- _Given data_:
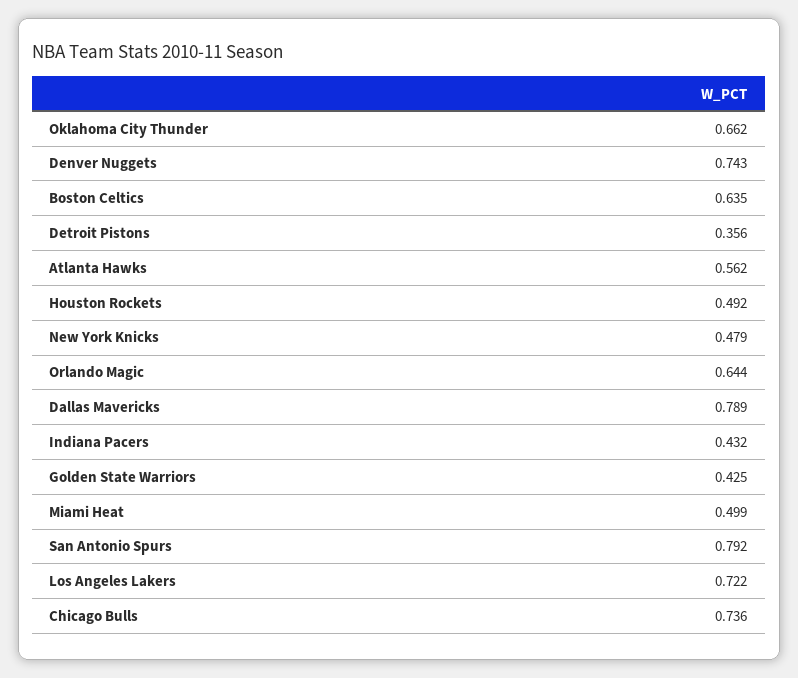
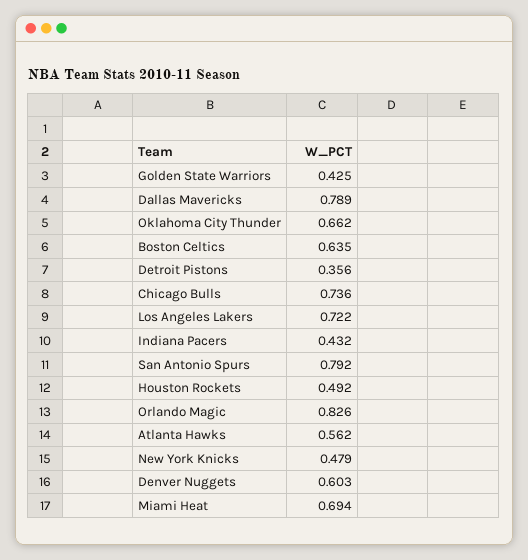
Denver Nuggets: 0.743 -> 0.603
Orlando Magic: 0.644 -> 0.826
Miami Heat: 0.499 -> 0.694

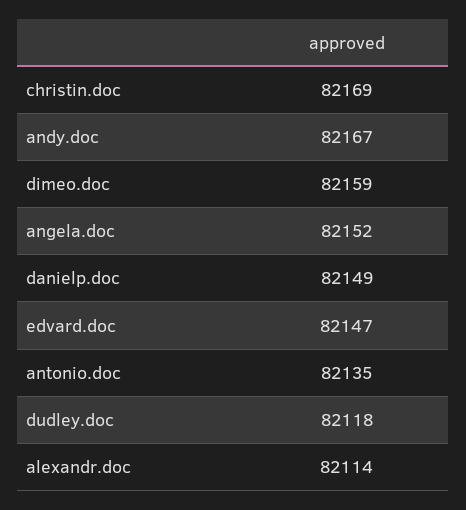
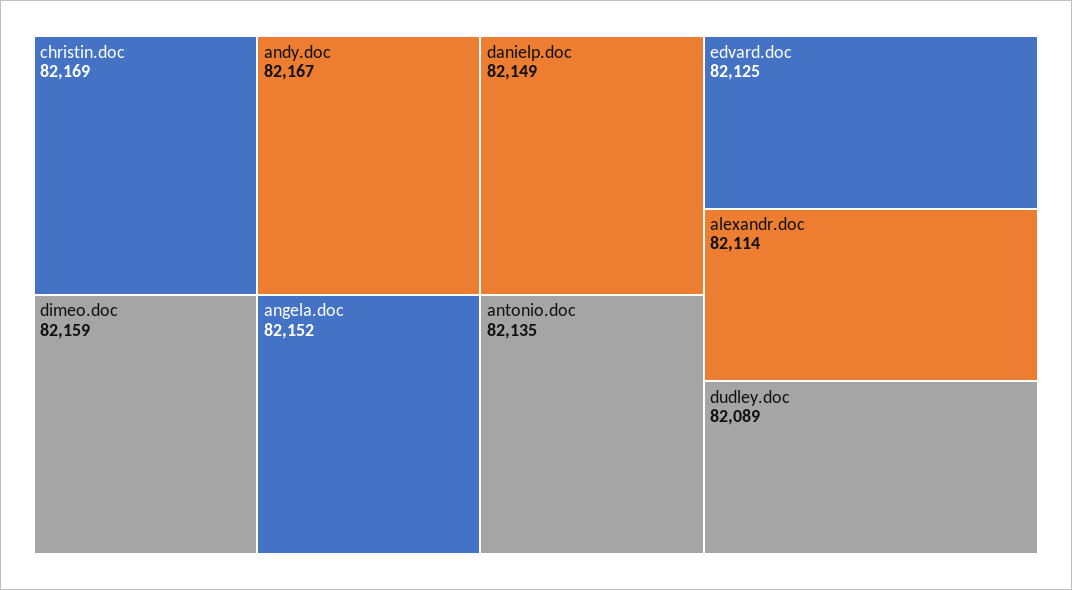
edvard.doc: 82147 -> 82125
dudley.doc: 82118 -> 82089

--

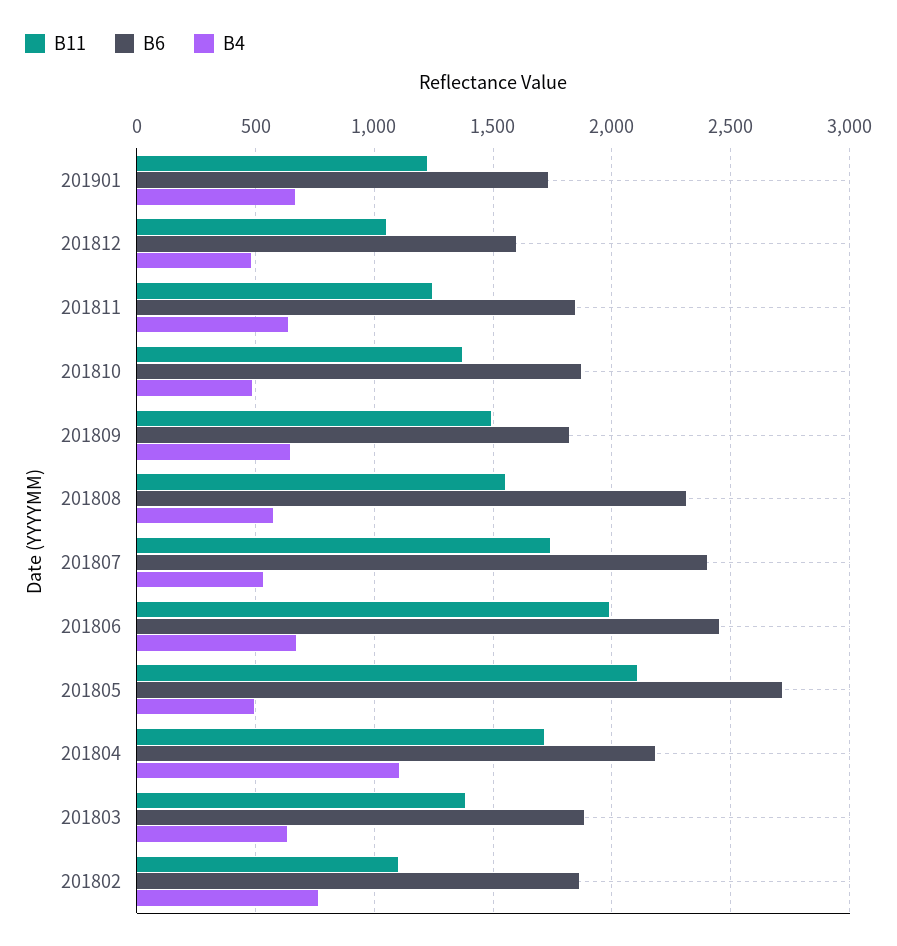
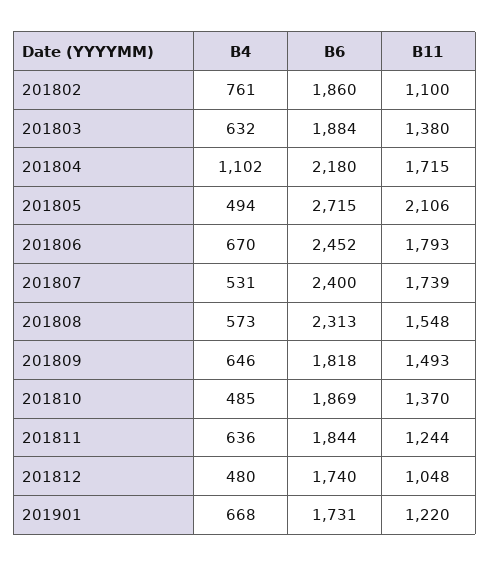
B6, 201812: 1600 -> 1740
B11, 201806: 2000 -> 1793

- _Your instructions_:
From the data above, return only the lines starting at the line that holds "Miami Heat: 0.499 -> 0.694" and ending at the line that holds "dudley.doc: 82118 -> 82089", word for word and without pictures.

- _Exercise response_:
Miami Heat: 0.499 -> 0.694

edvard.doc: 82147 -> 82125
dudley.doc: 82118 -> 82089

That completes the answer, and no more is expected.